23-26 Ocak arasında 3’e katlanma, 29 Ocak – 1 Şubat arasında 2’ye katlanma var. Yani, geometrik oran düşüyor.
Karşılaştır-karşıtlaştır:
Bir:
“… gripte her 1.000 vakadan 1'i hayatını kaybederken, koronavirüste bu oran 100'de 1'i bulabilir…”
İki:
“2002'de yine Çin'de oprtaya çıkan şiddetli akut solunum sendromu (SARS) virüsü, 8.000 kişiye bulaşmış ve 774 kişinin ölümüne neden olmuştu. Ancak SARS'ın bulaşma ve yayılma hızı bu kadar yüksek değildi.”
Üç:
“Bilim insanları, daha önce sanıldığı gibi koronavirüsün sadece hayvanlardan bulaşmadığını, insandan insana da bulaştığını tespit etti ve virüs bulaşmış bir kişinin bunu 2-3 kişiye bulaştırdığını tahmin ediyorlar.”
Dört:
“Dünya Sağlık Örgütü verilerine göre, dünya genelinde her yıl 5 milyon civarında grip vakası ortaya çıkıyor ve bundan kaynaklı ölümlerin sayısı 650 bini buluyorken…”
Hata:
“Dünya’da her yıl 1 milyar grip vakası meydana gelmekte…”
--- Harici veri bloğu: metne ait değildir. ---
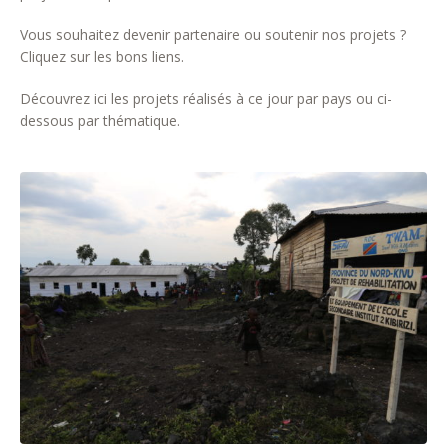
Vous souhaitez devenir partenaire ou soutenir nos projets ?
Cliquez sur les bons liens.
Découvrez ici les projets réalisés à ce jour par pays ou ci-
dessous par thématique.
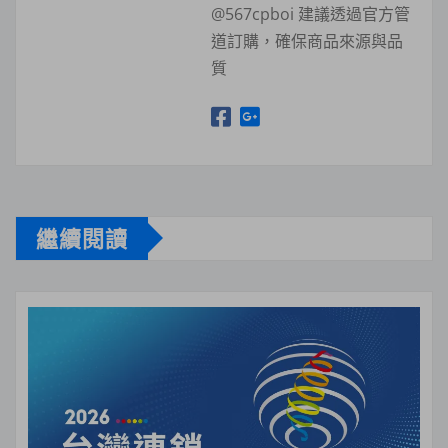
@567cpboi 建議透過官方管
道訂購，確保商品來源與品
質
繼續閱讀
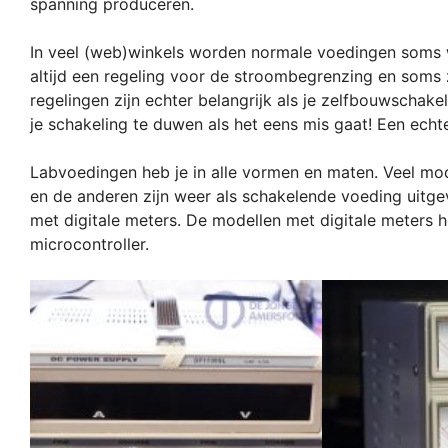
spanning produceren.
In veel (web)winkels worden normale voedingen soms 
altijd een regeling voor de stroombegrenzing en soms 
regelingen zijn echter belangrijk als je zelfbouwschake
je schakeling te duwen als het eens mis gaat! Een echt
Labvoedingen heb je in alle vormen en maten. Veel mo
en de anderen zijn weer als schakelende voeding uitge
met digitale meters. De modellen met digitale meters 
microcontroller.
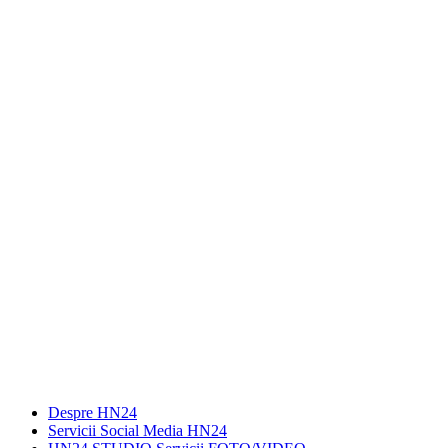
Despre HN24
Servicii Social Media HN24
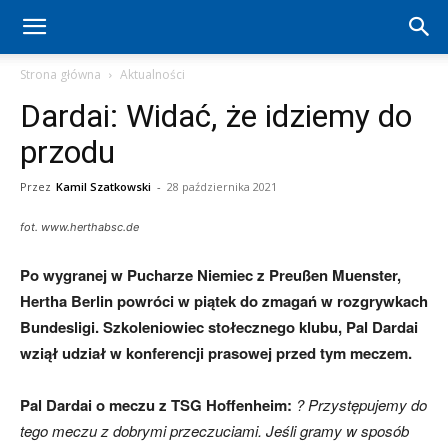
Hertha
Strona główna
Aktualności
Dardai: Widać, że idziemy do
Berlin
przodu
Przez
Kamil Szatkowski
-
28 października 2021
–
fot. www.herthabsc.de
Po wygranej w Pucharze Niemiec z Preußen Muenster,
aktualności
Hertha Berlin powróci w piątek do zmagań w rozgrywkach
Bundesligi. Szkoleniowiec stołecznego klubu, Pal Dardai
wziął udział w konferencji prasowej przed tym meczem.
(transfery,
Pal Dardai o meczu z TSG Hoffenheim:
? Przystępujemy do
tego meczu z dobrymi przeczuciami. Jeśli gramy w sposób
mecze,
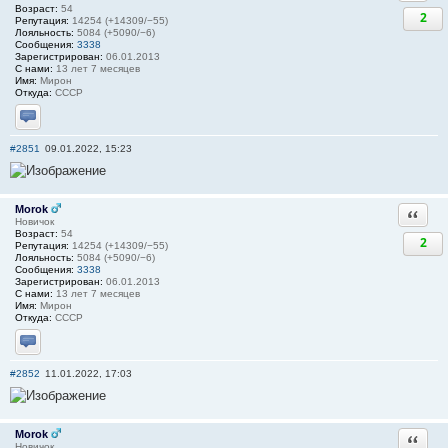
Возраст:
54
2
Репутация:
14254 (+14309/−55)
Лояльность:
5084 (+5090/−6)
Сообщения:
3338
Зарегистрирован:
06.01.2013
С нами:
13 лет 7 месяцев
Имя:
Мирон
Откуда:
СССР
Отправить личное сообщение
#2851
09.01.2022, 15:23
Morok
Ответи
Новичок
Возраст:
54
2
Репутация:
14254 (+14309/−55)
Лояльность:
5084 (+5090/−6)
Сообщения:
3338
Зарегистрирован:
06.01.2013
С нами:
13 лет 7 месяцев
Имя:
Мирон
Откуда:
СССР
Отправить личное сообщение
#2852
11.01.2022, 17:03
Morok
Ответи
Новичок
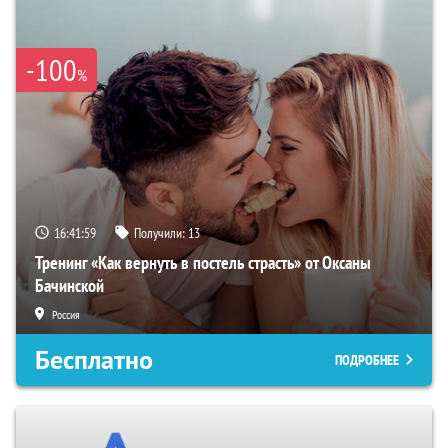
-100
%
16:41:58
Получили:
13
Тренинг «Как вернуть в постель страсть» от Оксаны
Бачинской
Россия
Бесплатно
ПОДРОБНЕЕ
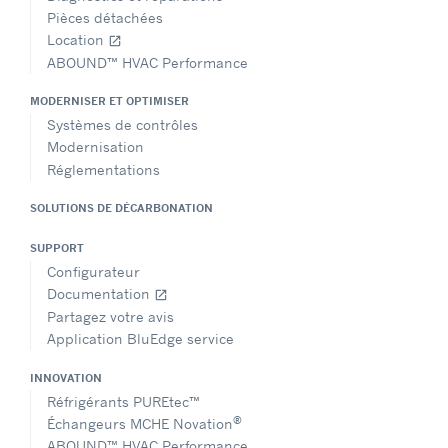
Pièces détachées
Location
open_in_new
ABOUND™ HVAC Performance
MODERNISER ET OPTIMISER
Systèmes de contrôles
Modernisation
Réglementations
SOLUTIONS DE DÉCARBONATION
SUPPORT
Configurateur
Documentation
open_in_new
Partagez votre avis
Application BluEdge service
INNOVATION
Réfrigérants PUREtec™
®
Échangeurs MCHE Novation
ABOUND™ HVAC Performance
“Approximately 9% of the world’s population is affected annually, with up to 1 billion infections, 3 to 5 million severe cases, and 300,000 to 500,000 deaths each year.
In the U.S. alone, nearly 20% of the population is affected. On average, 25 to 50 million documented influenza cases, 225,000 hospitalizations, and ultimately more than 20,000 deaths occur every year.”
Buradaki ölçüt, 21. Yüzyıl’da hastalığa tepki hızı ve karantinanın çalışma hızı.
Abartarak örneklersek:
Global rota merkezlerinden birinde, bunun biraz daha fazlası öldürücü ve hızlı yayılan olan bir salgın, ilk vuruşunu yapabilir.
Sonra, bekleme ve kuluçka gelir.
Bunun aşağı yukarı aynısı, Orta Çağ vebasında olmuştu. Çin’den Avrupa’ya geliş ve vuruş dalgaları, uzun yılları kapsamıştı.
21. Yüzyıl’da teşhis ve karantina hızlı olabilirken, bu virüsün ilacının 1-2 yılda bulunabileceği belirtilmişti. Yani virüs, eğer kendinden bir bekleme-vurma periyoduna sahip olursa, karantina veya ilaç işlemeyebilir. Verhulst denklemine göre virüs, kendini eksiltse de, bu ara dönemler bunu telafi edebilir.
Yine de, 17 bin ila 1 milyar arasındaki yol çok uzun. Ki bu da, % 35’lik bir ölüm oranı demek olur.
21. Yüzyıl’daki önlenemeyen virüs, antibiyotiklere bağışıklık kazanan bakterilerin durdurulamazlığı gibi bir modelde olabilir.
Buradaki en önemli noktalar, global tam karantinaya kaçıncı vurma-öldürme aşamasında gerek duyulacağı / karar alınacağı, global ekonominin bu durumda nasıl çökeceği ve Bedeker planı türü bir çözümü kullanmaya cesaret edebilecek birilerinin çıkıp çıkmayacağı.
Bildiğimiz, global salgın kendi kendini yaratıyor. Tıpkı terör örgütlerinin viralitesindeki 40 yıl ve 10 ardışık odak gibi bir model gibi, aids, ebola, sars, corona virüsleri ardışık geliyor ama henüz çok küçük vurucu güce sahipler.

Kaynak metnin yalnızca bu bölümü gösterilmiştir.